New York Times (03.01.03) - Thursday, March 06, 2003
Ponsiano Ocama; William M. Lee


"AIDS deserves our attention. But so, too, does another developing disease, one that in the developing world is even more widespread than AIDS - hepatitis.

"...While aggressive testing and prevention programs have slowed HIV transmission rates in some countries, the spread of hepatitis in the developing world continues unabated. In Uganda, for instance, HIV infection rates have diminished greatly because of public health programs that encourage safe sex practices. The prevalence of HIV there has declined from 30 percent of Ugandans in 1992 to 5 percent in 2002.

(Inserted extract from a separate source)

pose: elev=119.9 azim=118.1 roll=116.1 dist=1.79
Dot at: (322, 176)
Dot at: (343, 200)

"Over the same period, however, the rate of hepatitis B remained steady, and is now found in 12 percent to 15 percent of the population, three times the number infected with HIV. The true extent of hepatitis C in Uganda and the rest of Africa is still unknown because testing, though common for more than 10 years in the United States, has not yet become readily available in developing countries.

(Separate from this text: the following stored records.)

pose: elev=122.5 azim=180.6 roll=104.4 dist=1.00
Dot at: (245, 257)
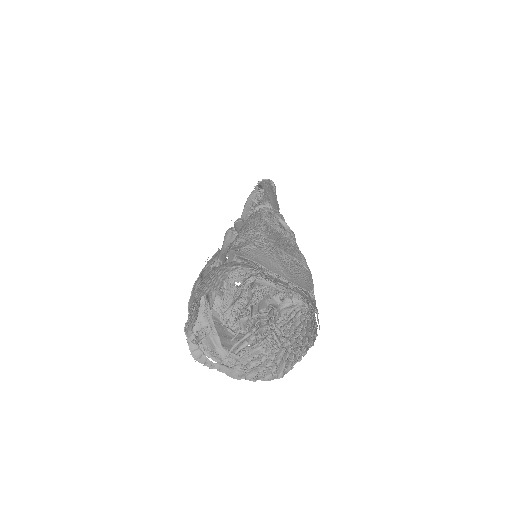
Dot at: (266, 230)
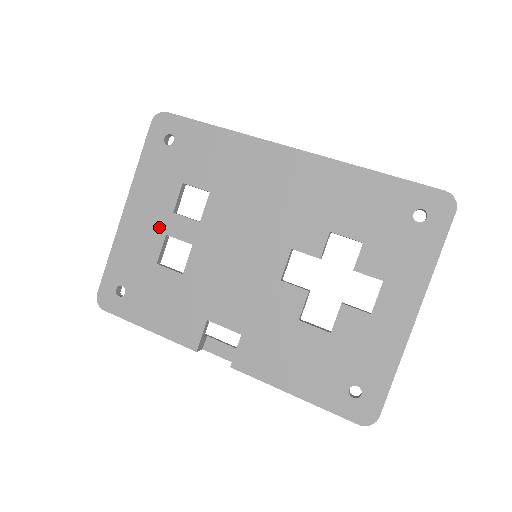
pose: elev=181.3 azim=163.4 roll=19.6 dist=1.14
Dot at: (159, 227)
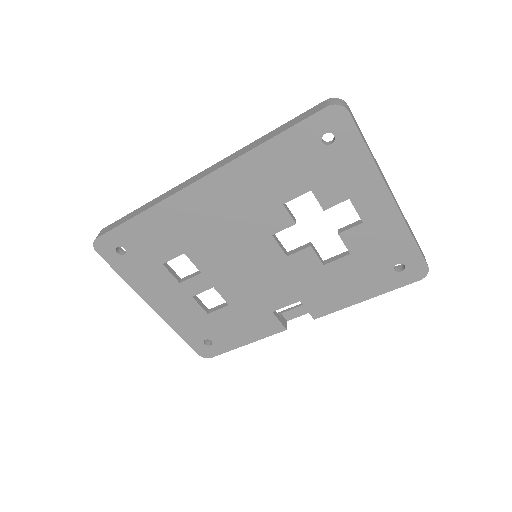
Dot at: (183, 297)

"The lack of testing and treatment means that the disease will continue to spread as the infected unwittingly pass it on to their sexual partners, newborns and to hospital patients via blood transfusions. In the case of hepatitis B, the virus can be spread through living with an infected person.

"Fortunately, it is possible to treat, and sometimes cure, people with hepatitis B and C. For that to happen in the developing world, however, testing must be made inexpensive, readily available and reliable. Seeing to it that tests are available at blood banks will lead to a reduction in hepatitis C transmission, as has been the case with HIV and hepatitis B. Focusing on infected sex workers and pregnant women would be a cost-effective way to cut down on the transmission rates. Some drugs being used in Africa against HIV can also be used against hepatitis B. Treating HIV without at the same time diagnosing and treating hepatitis B or C co-infection is foolish.

"The push for hepatitis B vaccination is beginning in Uganda and elsewhere; the bad news is that there is not yet a vaccine for hepatitis C. Until such vaccines are widely available, hepatitis, as well as AIDS, deserves the world's attention."

Ocama is a specialist medical officer at Makerere University Teaching Hospital in Kampala, Uganda. Lee is a professor of internal medicine at the University of Texas Southwestern Medical Center-Dallas.